Other specialties witness overtesting and overspending, too.

“Newer, sensitive imaging tests will pick up nodules and cysts that result in a huge work-up, and then it ends up being benign,” says Brett Fenster, an assistant professor of medicine at National Jewish Health in Denver.

“The time that patients are worried about having the ‘big C’; the expenses incurred for further testing; the potential that something will land in their chart that keeps them from getting insured in the future; the worry and concern their family and they go through while waiting for results — losses all around.”

No news isn’t good
In her book, Cohen concedes that she sometimes has a hard time speaking up.

“Don’t worry about what your doctor thinks of you, either,” she says. “Tell him you didn’t like that it took him two weeks to get back to you on test results and ask, ‘How can we do this better next time?'”

For financial and health reasons, Fenster says that before any test, patients should ask, “How is this going to change what happens to me down the road? Is it going to give me a prognosis and impact my treatment, or will this be a dead end?” If it’s the latter, maybe the test could be skipped, he says.

Another reason to question before testing: Tests don’t always offer black-and-white answers, says Jefferson’s McManus.

He says he orders routine body mass indexing and cholesterol and blood pressure screenings every day in his office. Tests such as cardiac catheterization, to see whether arteries are clogged, colonoscopies and genetic tests should be discussed with more care with patients because false positives or negatives can occur. Mammograms also have a higher rate of false positives, he says.

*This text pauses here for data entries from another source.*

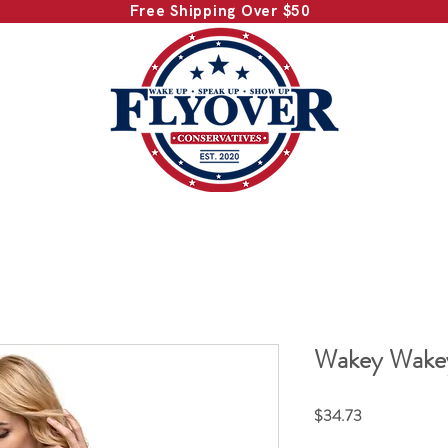
Free Shipping Over $50
Wakey Wakey
Price
$34.73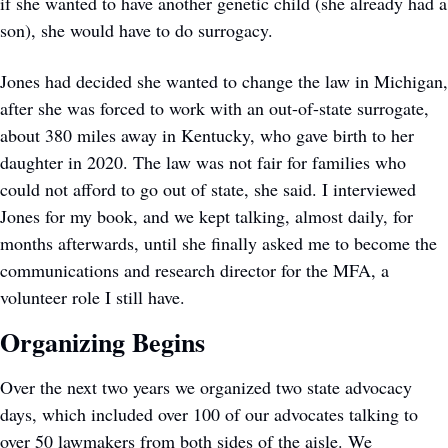
if she wanted to have another genetic child (she already had a 
son), she would have to do surrogacy. 
Jones had decided she wanted to change the law in Michigan, 
after she was forced to work with an out-of-state surrogate, 
about 380 miles away in Kentucky, who gave birth to her 
daughter in 2020. The law was not fair for families who 
could not afford to go out of state, she said. I interviewed 
Jones for my book, and we kept talking, almost daily, for 
months afterwards, until she finally asked me to become the 
communications and research director for the MFA, a 
volunteer role I still have. 
Organizing Begins
Over the next two years we organized two state advocacy 
days, which included over 100 of our advocates talking to 
over 50 lawmakers from both sides of the aisle. We 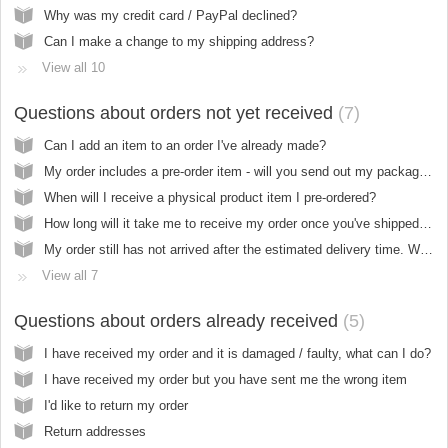
Why was my credit card / PayPal declined?
Can I make a change to my shipping address?
View all 10
Questions about orders not yet received
7
Can I add an item to an order I've already made?
My order includes a pre-order item - will you send out my package when everything is in stock?
When will I receive a physical product item I pre-ordered?
How long will it take me to receive my order once you've shipped it?
My order still has not arrived after the estimated delivery time. What should I do?
View all 7
Questions about orders already received
5
I have received my order and it is damaged / faulty, what can I do?
I have received my order but you have sent me the wrong item
I'd like to return my order
Return addresses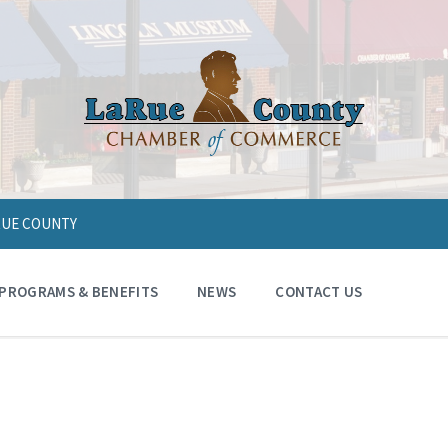
ARUE COUNTY
PROGRAMS & BENEFITS
NEWS
CONTACT US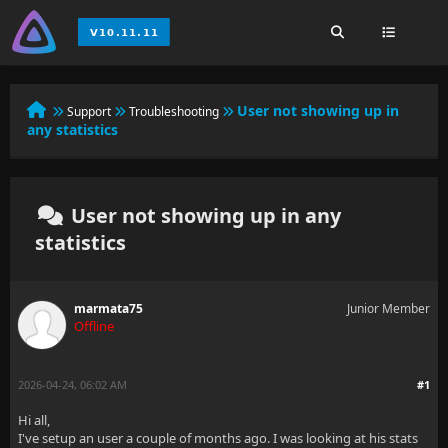
User not showing up in
Support
Troubleshooting
any statistics
User not showing up in any
statistics
marmata75
Junior Member
Offline
2026-04-24, 06:02 AM
#1
Hi all,
I've setup an user a couple of months ago. I was looking at his stats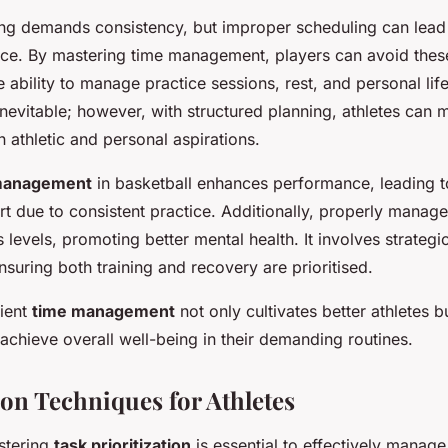
ning demands consistency, but improper scheduling can lead
e. By mastering time management, players can avoid these pi
 ability to manage practice sessions, rest, and personal life 
nevitable; however, with structured planning, athletes can m
 athletic and personal aspirations.
management
in basketball enhances performance, leading 
urt due to consistent practice. Additionally, properly manag
 levels, promoting better mental health. It involves strategi
ensuring both training and recovery are prioritised.
cient
time management
not only cultivates better athletes b
achieve overall well-being in their demanding routines.
ion Techniques for Athletes
astering
task prioritization
is essential to effectively manage 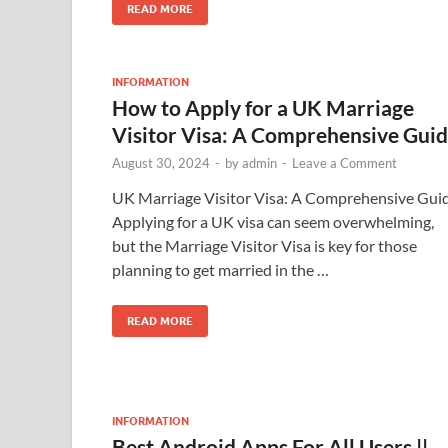
READ MORE
INFORMATION
How to Apply for a UK Marriage
Visitor Visa: A Comprehensive Gui
August 30, 2024
-
by
admin
-
Leave a Comment
UK Marriage Visitor Visa: A Comprehensive Gui
Applying for a UK visa can seem overwhelming,
but the Marriage Visitor Visa is key for those
planning to get married in the …
READ MORE
INFORMATION
Best Android Apps For All Users ||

When it comes to genetic testing, patients should be given information about the test and have an opportunity to ask questions, both before it’s ordered and after the results are in, says Erin Miller, a certified genetic counselor at The Heart Institute at Cincinnati’s Children’s Hospital Medical Center.

“The risks and benefits of testing are unique to each patient and family,” Miller says.

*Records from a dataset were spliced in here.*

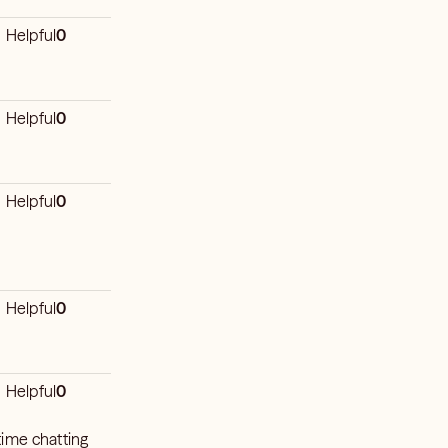
Helpful
0
Helpful
0
Helpful
0
Helpful
0
Helpful
0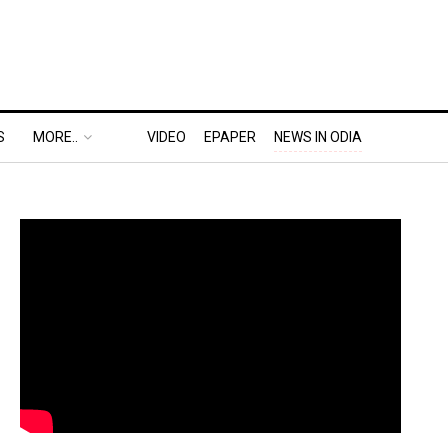
S
MORE..
VIDEO
EPAPER
NEWS IN ODIA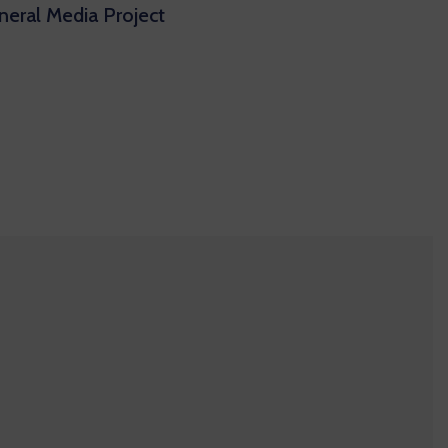
eral Media Project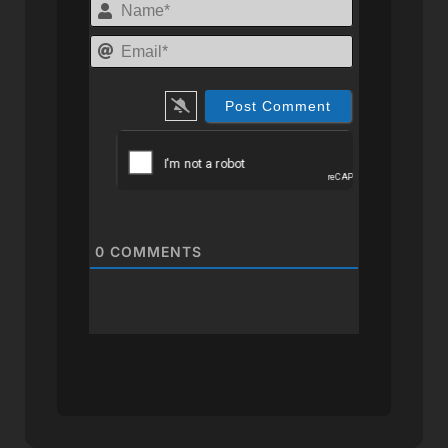
Name*
Email*
0
COMMENTS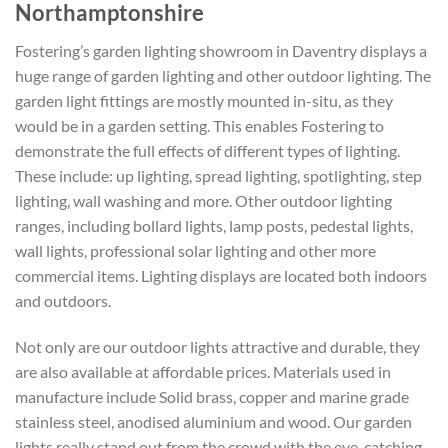
Northamptonshire
Fostering’s garden lighting showroom in Daventry displays a
huge range of garden lighting and other outdoor lighting. The
garden light fittings are mostly mounted in-situ, as they
would be in a garden setting. This enables Fostering to
demonstrate the full effects of different types of lighting.
These include: up lighting, spread lighting, spotlighting, step
lighting, wall washing and more. Other outdoor lighting
ranges, including bollard lights, lamp posts, pedestal lights,
wall lights, professional solar lighting and other more
commercial items. Lighting displays are located both indoors
and outdoors.
Not only are our outdoor lights attractive and durable, they
are also available at affordable prices. Materials used in
manufacture include Solid brass, copper and marine grade
stainless steel, anodised aluminium and wood. Our garden
lights really stand out from the crowd with the eye-catching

Chappell, who says he had a positive ER visit at the same hospital after his son wiped out at a skatepark a few months later, says every patient should be his or her own advocate, and it helps to have a spouse or family member be one, too, whether you’re in your doctor’s office, the ER or the hospital.

“Someone needs to know what’s up,” Chappell says, “and needs to be watching out for your care.”

Be a "bad" patient, one who pipes up when you have a question or concern. "It doesn't mean you have to be an obnoxious one," says CNN senior medical correspondent Elizabeth Cohen

Tips on how to be a bad patient:

• Women have an especially hard time speaking up, Cohen says. Trust your gut if something feels off.

• Don’t assume everything’s hunky-dory if you never hear back about test results, she says. One out of 14 times you have an abnormal test result, doctors will fail to let you know, according to Archives of Internal Medicine research out last year. Cohen says it shouldn’t take more than a day or two for simple lab-work results, a week or more for complicated tests.

• If you experience pain during a test or a medical technician seems out to lunch or begins running a test you don’t think was ordered, “Say, ‘Let’s stop for a moment, what are we doing, can you explain?’ ” says University of Pennsylvania endocrinologist Carrie Burns.

• If a tech can’t give you answers you need, ask to talk with his supervisor or your doctor, says Peter McGough, chief medical officer for University of Washington Medicine Neighborhood Clinics in Seattle.